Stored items
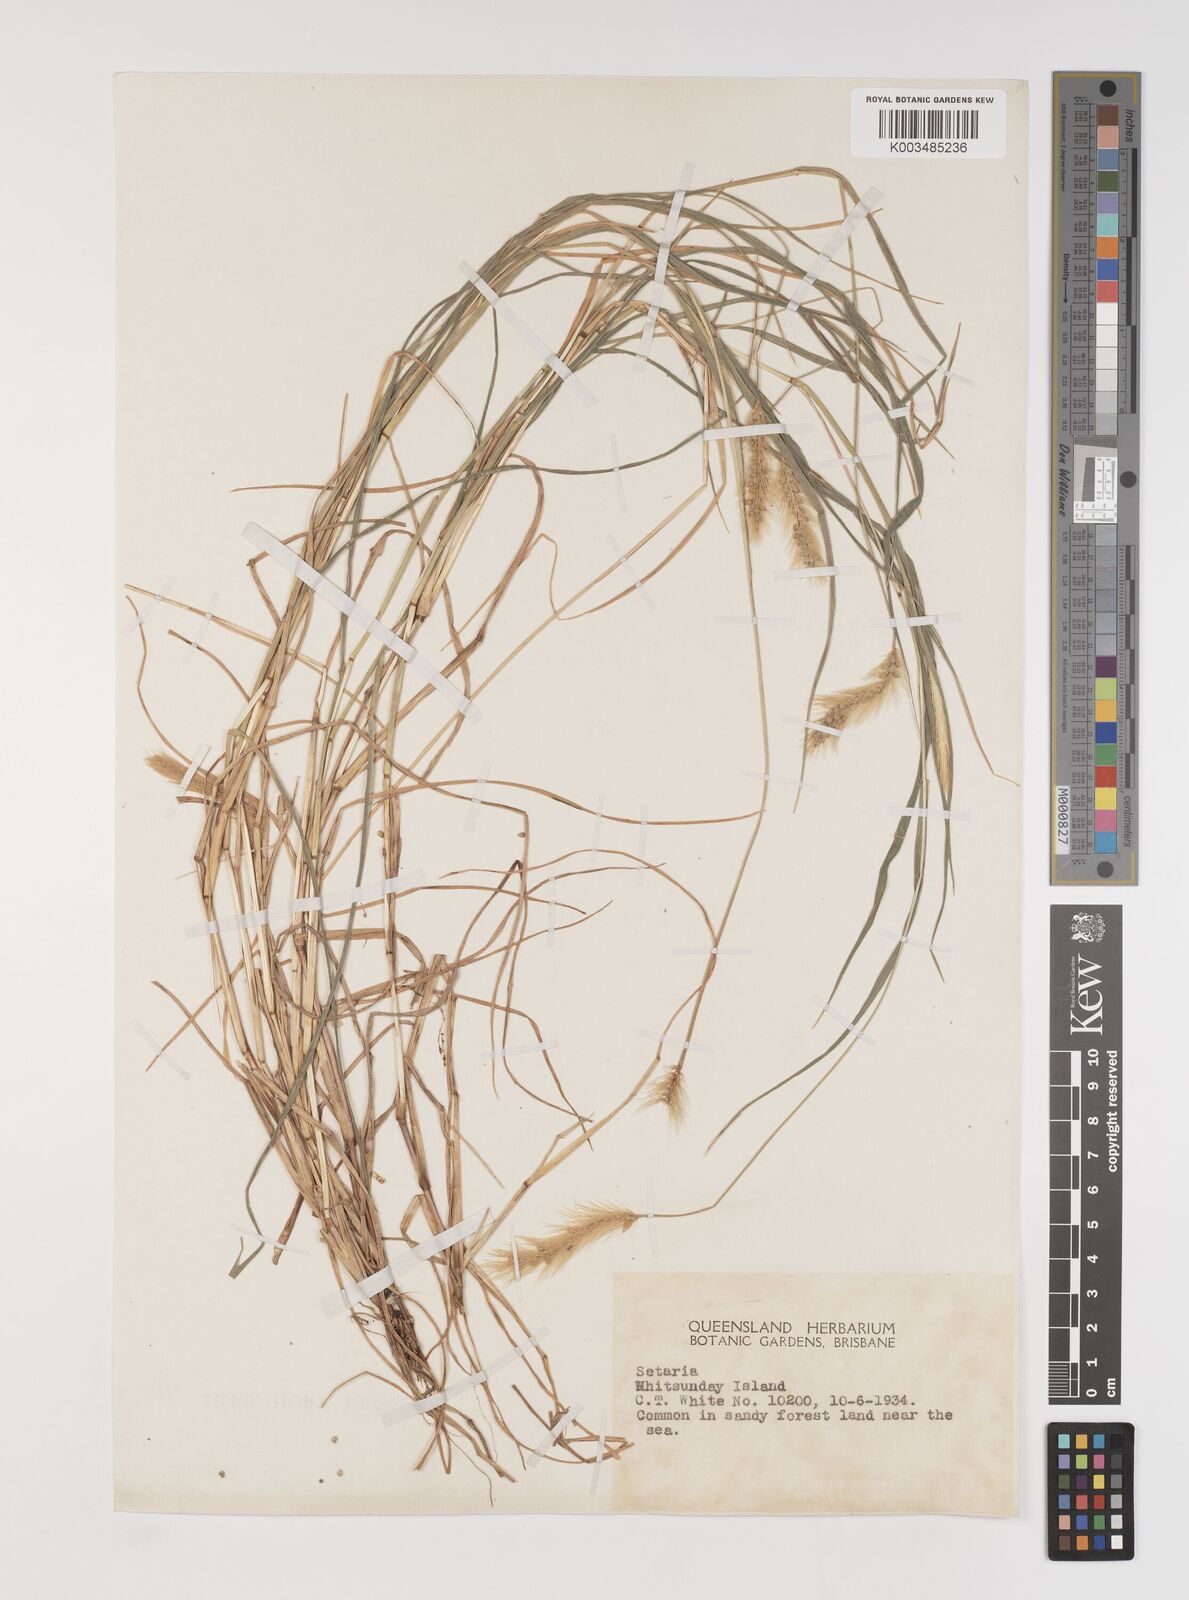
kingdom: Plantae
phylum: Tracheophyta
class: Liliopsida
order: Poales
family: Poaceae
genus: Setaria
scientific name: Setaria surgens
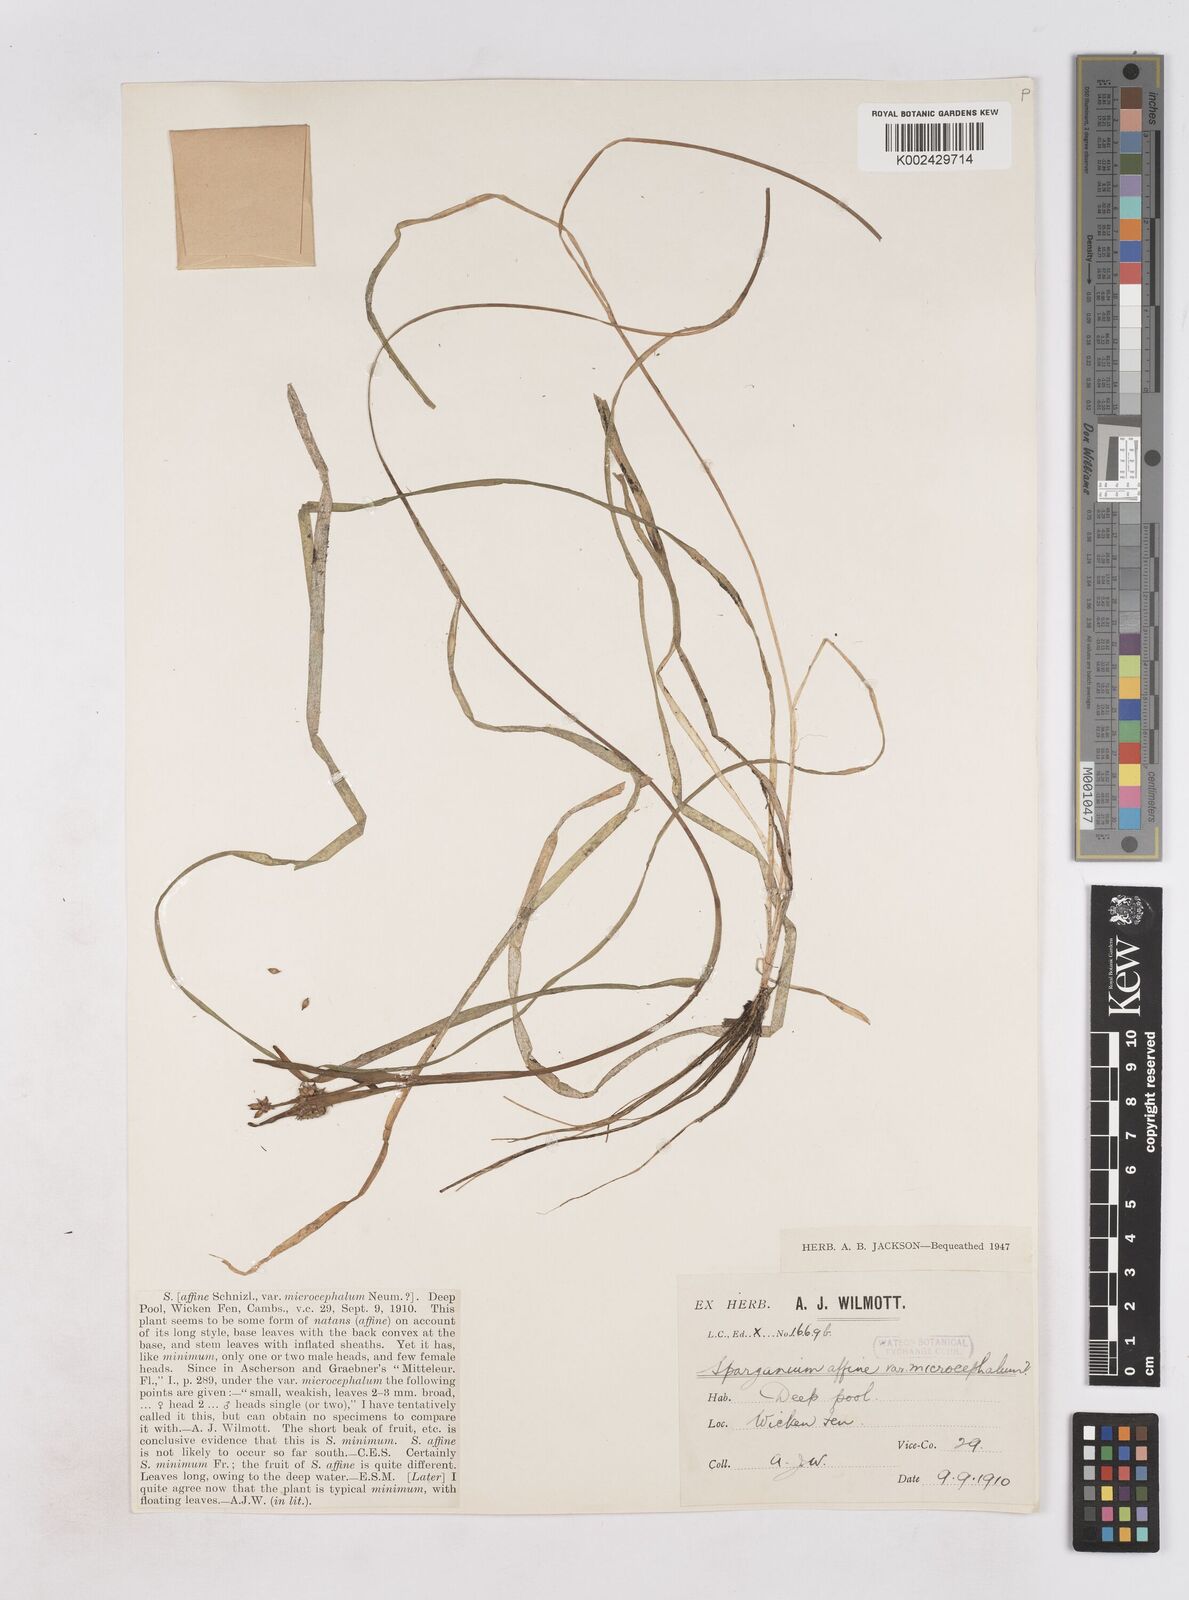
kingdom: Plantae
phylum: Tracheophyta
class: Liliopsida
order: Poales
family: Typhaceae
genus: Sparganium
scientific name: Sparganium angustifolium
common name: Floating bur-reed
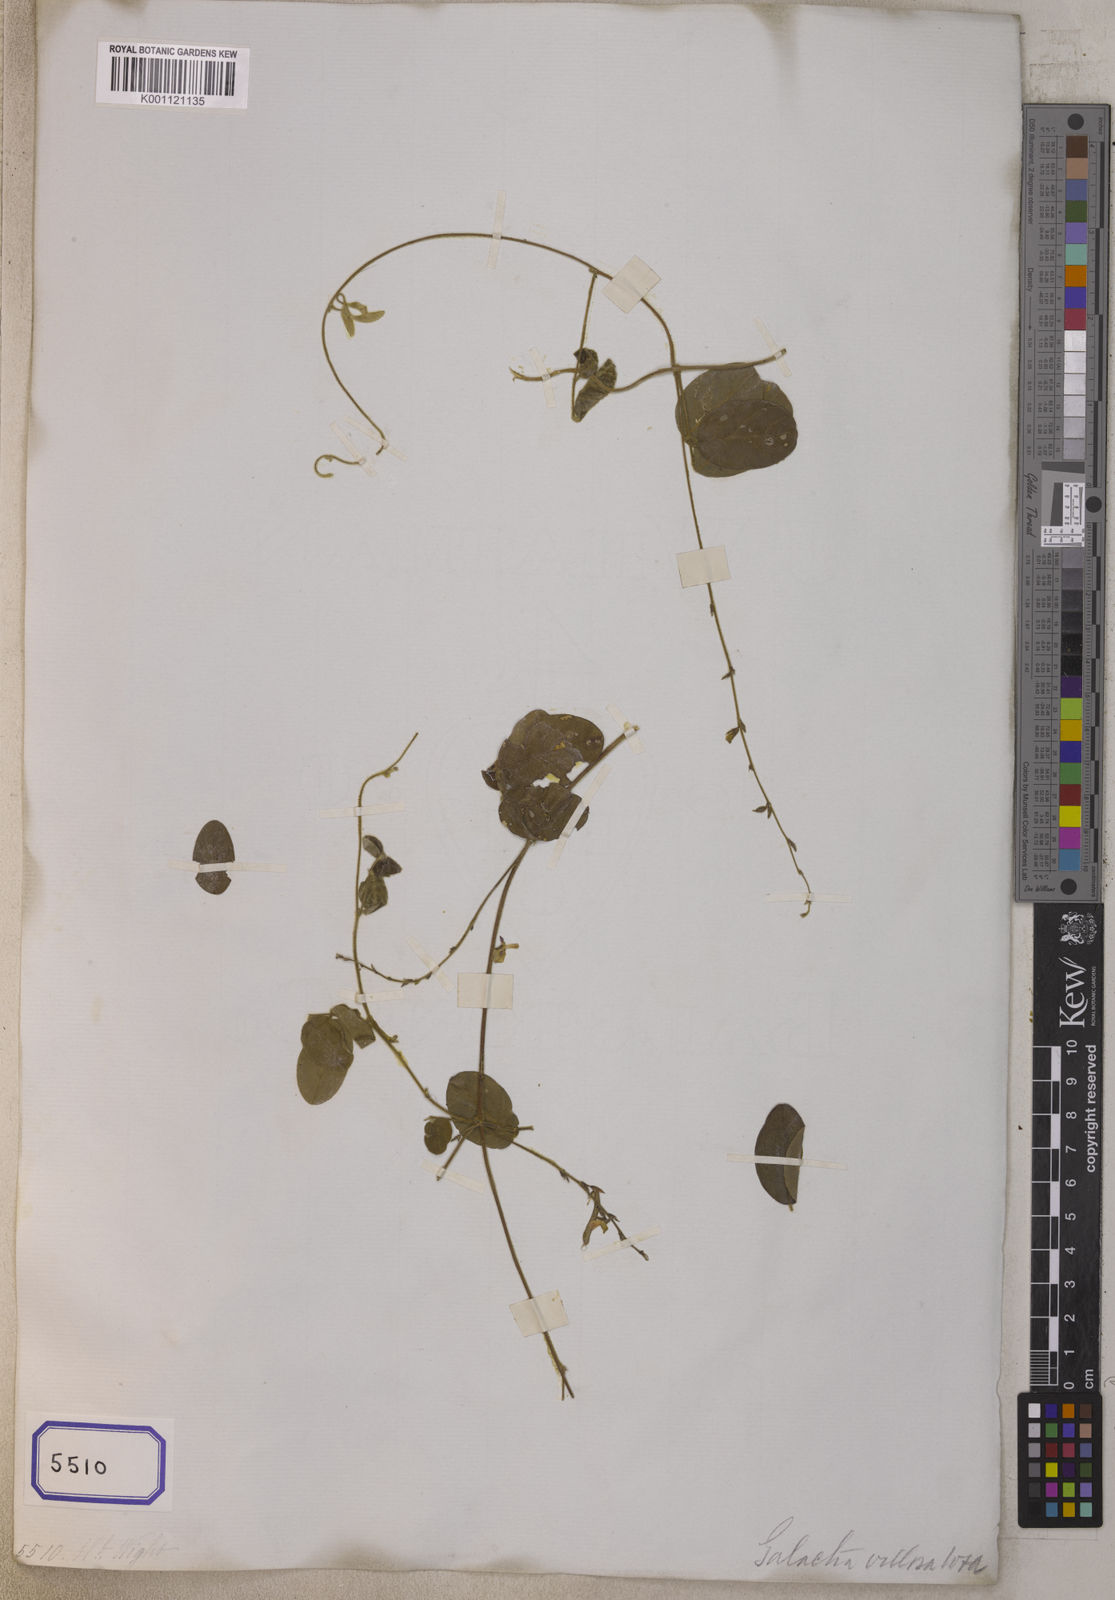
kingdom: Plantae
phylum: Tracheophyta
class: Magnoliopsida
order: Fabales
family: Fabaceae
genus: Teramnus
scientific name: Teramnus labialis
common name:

WHAT YOU NEED TO DO: Please pull out the lines running from the one containing "family: Poaceae" through the end of the records, both included, and repeat them exactly while leaving the pictures out.

EXERCISE RESPONSE:
family: Poaceae
genus: Setaria
scientific name: Setaria surgens
kingdom: Plantae
phylum: Tracheophyta
class: Liliopsida
order: Poales
family: Typhaceae
genus: Sparganium
scientific name: Sparganium angustifolium
common name: Floating bur-reed
kingdom: Plantae
phylum: Tracheophyta
class: Magnoliopsida
order: Fabales
family: Fabaceae
genus: Teramnus
scientific name: Teramnus labialis
common name:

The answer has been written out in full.